Gli ambiti prioritari sono i seguenti:

  • i cambiamenti dei mercati– gli interventi formativi dovranno supportare le imprese e i dirigenti nella propria capacità di sviluppare strategie per mitigare i rischi associati alle tensioni commerciali, come la diversificazione dei mercati di esportazione e l’adozione di pratiche di supply chain resilienti. Possibili ambiti formativi potrebbero essere:
  1. Politiche di internazionalizzazione;
  2. Strategie di diversificazione dei mercati di esportazione;
  3. Trade Compliance e nuove politiche sui dazi;
  4. Riorganizzazione e gestione della supply chain; Accordi commerciali; Analisi dei rischi geopolitici.
  • l’innovazione tecnologica e digitale– gli interventi formativi dovranno supportare le imprese e i dirigenti nelle proprie capacità di utilizzo dell’innovazione tecnologica e digitale per sfruttarne a pieno tutte le possibilità garantendo, al contempo, uno sviluppo attento agli aspetti etici e di sicurezza. Possibili ambiti formativi potrebbero essere:
  1. IA e Tecnologie emergenti applicate ai processi produttivi, logistici, di vendita; Utilizzo di AI e big data per prevedere tendenze di mercato e prendere decisioni mirate e consapevoli;
  2. Cybersecurity e protezione dei dati aziendali e delle infrastrutture digitali da minacce informatiche;
  3. Responsabilità e governance nell’utilizzo dell’IA.
  • i nuovi paradigmi della sostenibilità– gli interventi formativi dovranno supportare le imprese e i dirigenti nelle proprie capacità di adattarsi ai nuovi scenari per l’investimento in pratiche sostenibili e per il miglioramento dell’efficienza energetica.

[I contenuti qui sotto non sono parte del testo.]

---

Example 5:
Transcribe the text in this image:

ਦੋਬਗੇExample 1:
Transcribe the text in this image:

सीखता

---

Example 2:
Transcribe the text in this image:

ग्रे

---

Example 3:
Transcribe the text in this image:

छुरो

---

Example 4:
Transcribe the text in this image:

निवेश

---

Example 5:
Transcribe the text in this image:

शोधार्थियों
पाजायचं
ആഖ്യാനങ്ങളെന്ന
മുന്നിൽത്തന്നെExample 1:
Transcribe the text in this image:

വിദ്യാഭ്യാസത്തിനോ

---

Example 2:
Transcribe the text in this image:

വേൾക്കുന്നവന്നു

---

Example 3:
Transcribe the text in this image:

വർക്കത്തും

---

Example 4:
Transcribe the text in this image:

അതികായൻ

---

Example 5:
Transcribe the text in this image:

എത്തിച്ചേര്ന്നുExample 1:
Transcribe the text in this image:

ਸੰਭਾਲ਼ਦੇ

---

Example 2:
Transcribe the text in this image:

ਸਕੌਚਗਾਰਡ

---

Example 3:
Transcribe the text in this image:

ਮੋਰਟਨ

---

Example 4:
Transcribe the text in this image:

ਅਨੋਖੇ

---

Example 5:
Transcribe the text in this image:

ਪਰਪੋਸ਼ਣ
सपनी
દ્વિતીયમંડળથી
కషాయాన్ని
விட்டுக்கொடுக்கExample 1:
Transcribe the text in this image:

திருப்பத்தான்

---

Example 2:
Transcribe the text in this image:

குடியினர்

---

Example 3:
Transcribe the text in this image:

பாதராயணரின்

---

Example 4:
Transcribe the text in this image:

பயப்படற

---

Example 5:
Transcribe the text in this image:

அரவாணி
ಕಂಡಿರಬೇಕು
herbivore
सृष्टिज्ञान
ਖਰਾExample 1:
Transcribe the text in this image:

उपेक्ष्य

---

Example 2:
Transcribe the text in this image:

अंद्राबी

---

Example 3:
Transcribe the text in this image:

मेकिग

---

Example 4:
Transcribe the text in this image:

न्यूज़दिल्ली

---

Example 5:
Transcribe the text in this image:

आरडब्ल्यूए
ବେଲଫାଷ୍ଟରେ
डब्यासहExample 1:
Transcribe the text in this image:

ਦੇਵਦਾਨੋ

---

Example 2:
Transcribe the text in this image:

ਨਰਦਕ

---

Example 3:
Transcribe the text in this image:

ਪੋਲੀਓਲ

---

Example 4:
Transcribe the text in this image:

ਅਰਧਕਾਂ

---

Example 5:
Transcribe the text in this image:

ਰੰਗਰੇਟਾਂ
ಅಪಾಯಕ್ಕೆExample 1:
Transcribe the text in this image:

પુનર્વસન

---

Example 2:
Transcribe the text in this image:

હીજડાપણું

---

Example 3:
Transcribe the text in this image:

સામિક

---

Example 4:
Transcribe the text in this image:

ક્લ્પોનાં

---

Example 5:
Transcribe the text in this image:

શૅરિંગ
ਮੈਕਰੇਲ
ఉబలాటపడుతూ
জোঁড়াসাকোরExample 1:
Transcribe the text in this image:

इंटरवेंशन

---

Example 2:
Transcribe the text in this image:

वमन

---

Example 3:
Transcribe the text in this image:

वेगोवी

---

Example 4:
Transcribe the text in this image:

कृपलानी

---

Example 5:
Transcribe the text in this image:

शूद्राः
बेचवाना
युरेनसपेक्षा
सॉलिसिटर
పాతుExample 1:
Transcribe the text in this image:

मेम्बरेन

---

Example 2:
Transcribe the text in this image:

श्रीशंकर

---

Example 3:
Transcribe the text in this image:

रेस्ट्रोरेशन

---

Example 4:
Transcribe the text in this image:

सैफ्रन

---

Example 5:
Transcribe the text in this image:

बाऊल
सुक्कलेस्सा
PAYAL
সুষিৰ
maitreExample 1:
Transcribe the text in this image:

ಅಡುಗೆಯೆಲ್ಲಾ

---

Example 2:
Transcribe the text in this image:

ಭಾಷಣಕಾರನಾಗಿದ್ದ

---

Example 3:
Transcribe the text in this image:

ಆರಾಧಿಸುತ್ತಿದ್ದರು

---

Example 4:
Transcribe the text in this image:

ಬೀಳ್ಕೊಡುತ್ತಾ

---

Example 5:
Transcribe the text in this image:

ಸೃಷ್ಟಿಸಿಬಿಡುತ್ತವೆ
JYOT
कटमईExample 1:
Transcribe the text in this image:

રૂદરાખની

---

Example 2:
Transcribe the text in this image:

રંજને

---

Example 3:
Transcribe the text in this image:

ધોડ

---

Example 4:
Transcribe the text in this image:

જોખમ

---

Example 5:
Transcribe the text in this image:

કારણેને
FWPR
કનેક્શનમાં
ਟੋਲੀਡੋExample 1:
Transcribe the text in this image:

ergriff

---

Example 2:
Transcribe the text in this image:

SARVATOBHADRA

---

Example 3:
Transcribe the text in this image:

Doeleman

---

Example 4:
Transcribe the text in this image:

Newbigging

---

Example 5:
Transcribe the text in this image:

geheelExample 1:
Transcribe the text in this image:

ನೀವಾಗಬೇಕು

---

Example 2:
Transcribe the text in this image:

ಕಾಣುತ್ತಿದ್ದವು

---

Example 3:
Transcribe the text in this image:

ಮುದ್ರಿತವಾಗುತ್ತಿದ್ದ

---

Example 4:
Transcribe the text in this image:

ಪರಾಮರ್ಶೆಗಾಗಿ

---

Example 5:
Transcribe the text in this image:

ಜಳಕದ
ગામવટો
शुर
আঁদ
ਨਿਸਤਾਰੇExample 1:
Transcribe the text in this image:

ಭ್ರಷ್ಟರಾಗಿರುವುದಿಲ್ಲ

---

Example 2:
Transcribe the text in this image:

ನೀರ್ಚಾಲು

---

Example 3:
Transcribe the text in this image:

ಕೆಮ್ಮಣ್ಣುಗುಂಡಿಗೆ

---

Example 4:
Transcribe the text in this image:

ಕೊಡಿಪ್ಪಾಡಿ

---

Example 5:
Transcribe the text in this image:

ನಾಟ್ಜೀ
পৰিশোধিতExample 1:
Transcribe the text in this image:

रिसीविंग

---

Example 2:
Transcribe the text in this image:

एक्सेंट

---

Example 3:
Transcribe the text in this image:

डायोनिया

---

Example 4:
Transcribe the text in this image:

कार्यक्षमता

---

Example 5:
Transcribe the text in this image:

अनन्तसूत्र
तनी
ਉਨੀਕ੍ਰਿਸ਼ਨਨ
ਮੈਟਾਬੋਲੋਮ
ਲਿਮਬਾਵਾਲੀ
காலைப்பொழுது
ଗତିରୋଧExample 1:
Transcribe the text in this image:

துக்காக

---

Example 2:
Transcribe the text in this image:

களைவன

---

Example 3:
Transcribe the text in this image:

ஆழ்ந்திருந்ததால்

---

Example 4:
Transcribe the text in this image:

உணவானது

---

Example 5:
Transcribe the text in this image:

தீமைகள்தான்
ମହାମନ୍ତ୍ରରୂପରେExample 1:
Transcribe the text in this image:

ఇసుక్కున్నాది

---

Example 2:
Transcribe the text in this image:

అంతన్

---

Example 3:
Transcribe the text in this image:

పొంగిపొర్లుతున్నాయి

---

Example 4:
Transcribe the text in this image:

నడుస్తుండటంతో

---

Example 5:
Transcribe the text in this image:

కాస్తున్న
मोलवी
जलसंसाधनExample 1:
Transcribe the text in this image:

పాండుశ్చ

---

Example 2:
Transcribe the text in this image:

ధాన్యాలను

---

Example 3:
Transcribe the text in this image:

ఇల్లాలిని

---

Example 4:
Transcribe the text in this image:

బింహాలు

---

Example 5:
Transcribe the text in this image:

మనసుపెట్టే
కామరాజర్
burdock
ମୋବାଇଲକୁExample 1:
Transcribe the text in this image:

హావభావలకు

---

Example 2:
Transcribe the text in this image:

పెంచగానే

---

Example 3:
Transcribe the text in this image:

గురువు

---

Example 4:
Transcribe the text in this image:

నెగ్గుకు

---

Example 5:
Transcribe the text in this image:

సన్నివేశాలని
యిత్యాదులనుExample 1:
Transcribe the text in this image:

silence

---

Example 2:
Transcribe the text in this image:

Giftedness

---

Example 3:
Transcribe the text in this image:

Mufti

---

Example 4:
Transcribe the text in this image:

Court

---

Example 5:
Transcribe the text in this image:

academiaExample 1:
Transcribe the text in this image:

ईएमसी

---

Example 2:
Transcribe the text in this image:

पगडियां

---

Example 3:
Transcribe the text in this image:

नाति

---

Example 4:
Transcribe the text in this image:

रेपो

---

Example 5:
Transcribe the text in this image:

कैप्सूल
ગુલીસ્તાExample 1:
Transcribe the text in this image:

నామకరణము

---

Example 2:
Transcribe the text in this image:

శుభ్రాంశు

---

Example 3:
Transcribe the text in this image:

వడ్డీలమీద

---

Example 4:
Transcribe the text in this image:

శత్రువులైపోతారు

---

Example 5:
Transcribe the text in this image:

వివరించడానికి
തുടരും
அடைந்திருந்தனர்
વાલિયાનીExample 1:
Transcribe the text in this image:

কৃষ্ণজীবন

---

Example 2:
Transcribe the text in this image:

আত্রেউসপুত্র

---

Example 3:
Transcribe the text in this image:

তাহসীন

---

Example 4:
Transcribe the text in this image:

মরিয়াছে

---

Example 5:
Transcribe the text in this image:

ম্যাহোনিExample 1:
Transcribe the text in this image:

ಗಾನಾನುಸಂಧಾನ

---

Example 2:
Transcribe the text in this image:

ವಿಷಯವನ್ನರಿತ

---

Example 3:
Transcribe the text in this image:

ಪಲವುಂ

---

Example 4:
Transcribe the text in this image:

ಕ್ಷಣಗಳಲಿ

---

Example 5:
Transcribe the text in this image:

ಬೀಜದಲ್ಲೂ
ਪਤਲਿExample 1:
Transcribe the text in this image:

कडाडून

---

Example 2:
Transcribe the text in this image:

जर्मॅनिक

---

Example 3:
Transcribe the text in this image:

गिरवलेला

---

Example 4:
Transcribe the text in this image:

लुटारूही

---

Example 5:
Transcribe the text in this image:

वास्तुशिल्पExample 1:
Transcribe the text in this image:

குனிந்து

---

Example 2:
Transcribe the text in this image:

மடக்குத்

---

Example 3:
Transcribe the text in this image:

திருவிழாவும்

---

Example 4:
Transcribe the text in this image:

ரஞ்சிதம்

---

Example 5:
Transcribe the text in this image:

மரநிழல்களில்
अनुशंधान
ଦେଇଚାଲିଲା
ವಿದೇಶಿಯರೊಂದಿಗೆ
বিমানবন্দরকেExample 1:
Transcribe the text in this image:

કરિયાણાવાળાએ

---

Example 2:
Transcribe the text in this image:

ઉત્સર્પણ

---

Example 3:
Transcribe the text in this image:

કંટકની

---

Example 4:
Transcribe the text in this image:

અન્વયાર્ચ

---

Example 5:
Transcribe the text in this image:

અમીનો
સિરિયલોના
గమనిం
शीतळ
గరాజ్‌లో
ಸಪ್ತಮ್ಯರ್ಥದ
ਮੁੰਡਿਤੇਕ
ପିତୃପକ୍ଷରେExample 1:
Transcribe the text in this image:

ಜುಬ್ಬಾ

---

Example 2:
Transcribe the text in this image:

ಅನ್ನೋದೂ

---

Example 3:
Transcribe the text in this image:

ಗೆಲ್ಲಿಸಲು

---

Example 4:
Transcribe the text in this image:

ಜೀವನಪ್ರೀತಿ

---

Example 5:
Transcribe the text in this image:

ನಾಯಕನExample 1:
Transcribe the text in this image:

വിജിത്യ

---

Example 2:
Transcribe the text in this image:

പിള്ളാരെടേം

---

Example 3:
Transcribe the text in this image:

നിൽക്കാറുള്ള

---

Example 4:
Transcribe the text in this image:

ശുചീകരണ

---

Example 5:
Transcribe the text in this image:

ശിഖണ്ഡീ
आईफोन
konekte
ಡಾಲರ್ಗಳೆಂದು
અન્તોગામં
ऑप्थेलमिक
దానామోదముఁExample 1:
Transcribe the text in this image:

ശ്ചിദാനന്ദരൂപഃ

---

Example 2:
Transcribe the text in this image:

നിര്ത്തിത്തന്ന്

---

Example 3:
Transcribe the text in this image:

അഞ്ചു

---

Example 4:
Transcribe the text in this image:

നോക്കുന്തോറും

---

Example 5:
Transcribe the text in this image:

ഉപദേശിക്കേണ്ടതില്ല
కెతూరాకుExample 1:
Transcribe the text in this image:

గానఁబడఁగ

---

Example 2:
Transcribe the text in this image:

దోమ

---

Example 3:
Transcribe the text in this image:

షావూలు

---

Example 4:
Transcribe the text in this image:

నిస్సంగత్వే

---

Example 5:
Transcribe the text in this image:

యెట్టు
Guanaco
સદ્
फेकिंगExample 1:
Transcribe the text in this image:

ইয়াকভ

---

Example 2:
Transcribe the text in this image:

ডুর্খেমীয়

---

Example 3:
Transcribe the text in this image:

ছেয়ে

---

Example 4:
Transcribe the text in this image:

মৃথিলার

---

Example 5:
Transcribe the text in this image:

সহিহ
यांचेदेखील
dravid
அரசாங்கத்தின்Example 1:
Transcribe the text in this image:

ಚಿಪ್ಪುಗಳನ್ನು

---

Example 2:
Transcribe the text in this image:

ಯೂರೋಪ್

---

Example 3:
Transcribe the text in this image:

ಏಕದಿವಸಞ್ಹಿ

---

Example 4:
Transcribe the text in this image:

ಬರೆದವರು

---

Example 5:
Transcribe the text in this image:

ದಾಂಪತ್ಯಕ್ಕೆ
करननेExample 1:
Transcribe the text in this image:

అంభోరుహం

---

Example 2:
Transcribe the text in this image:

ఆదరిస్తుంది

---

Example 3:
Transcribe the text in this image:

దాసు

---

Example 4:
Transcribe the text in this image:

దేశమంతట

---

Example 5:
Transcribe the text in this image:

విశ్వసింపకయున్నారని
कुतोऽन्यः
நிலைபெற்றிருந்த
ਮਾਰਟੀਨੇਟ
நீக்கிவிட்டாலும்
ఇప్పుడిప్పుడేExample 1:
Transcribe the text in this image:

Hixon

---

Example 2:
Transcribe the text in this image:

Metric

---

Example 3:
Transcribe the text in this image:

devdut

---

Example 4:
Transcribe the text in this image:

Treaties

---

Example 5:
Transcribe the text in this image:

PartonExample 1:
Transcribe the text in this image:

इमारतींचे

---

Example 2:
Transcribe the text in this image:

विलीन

Possibili ambiti formativi possono essere:
  1. Strategie, incentivi e investimenti per la promozione delle Energie Rinnovabili;
  2. Utilizzo dell’IA e delle nuove tecnologie per il monitoraggio e sviluppo dei processi di economia circolare e per l’efficientamento dei consumi;
  3. Approvvigionamenti energetici;
  4. Finanza e investimenti sostenibili;
  5. Integrazione della responsabilità sociale nelle strategie aziendali;
  6. Strategie per adattarsi e mitigare gli effetti dei cambiamenti climatici;
  7. Strategie e Pratiche di Diversity and Inclusion nel nuovo panorama in evoluzione.
  • la gestione attiva del capitale umano– gli interventi formativi dovranno supportare le imprese e i dirigenti nelle proprie capacità di guidare e gestire le persone in un mercato del lavoro complesso fornendo strumenti e strategie per la gestione attiva del capitale umano e di affrontare la difficoltà nel reperire sul mercato le competenze necessarie. Possibili ambiti formativi possono essere:
    1. People Analytics e Data-Driven HR per misurare e valutare competenze, performance e risultati;
    2. Strategie di attraction e retention dei talenti;
    3. Workforce Planning e Gestione della Successione per prepararsi al futuro e garantire la continuità operativa;
    4. Strategie per promuovere la collaborazione tra le differenti generazioni.

 

L’Avviso finanzia due diverse tipologie di Piani formativi:

  • il Piano aziendale singolo– un Piano presentato da una singola azienda per rispondere a specifici fabbisogni formativi e obiettivi di crescita manageriale e aziendale;
  • il Piano aziendale aggregato– un Piano in cui più aziende, indipendentemente dalla loro dimensione, territorio o settore di appartenenza, decidono di realizzare un percorso formativo comune, in tutto o in parte, in funzione di una motivazione e di obiettivi di crescita condivisi chiaramente descritti nelle proposte formative.

 

 

Un Piano, per essere considerato aggregato, dovrà rispettare i seguenti requisiti minimi:

  • essere composto da singoli Piani di aziende nel numero minimo di 3 e massimo di 6, ciascuna con almeno un dirigente in formazione;
  • aver identificato una delle aziende partecipanti quale soggetto Capofila.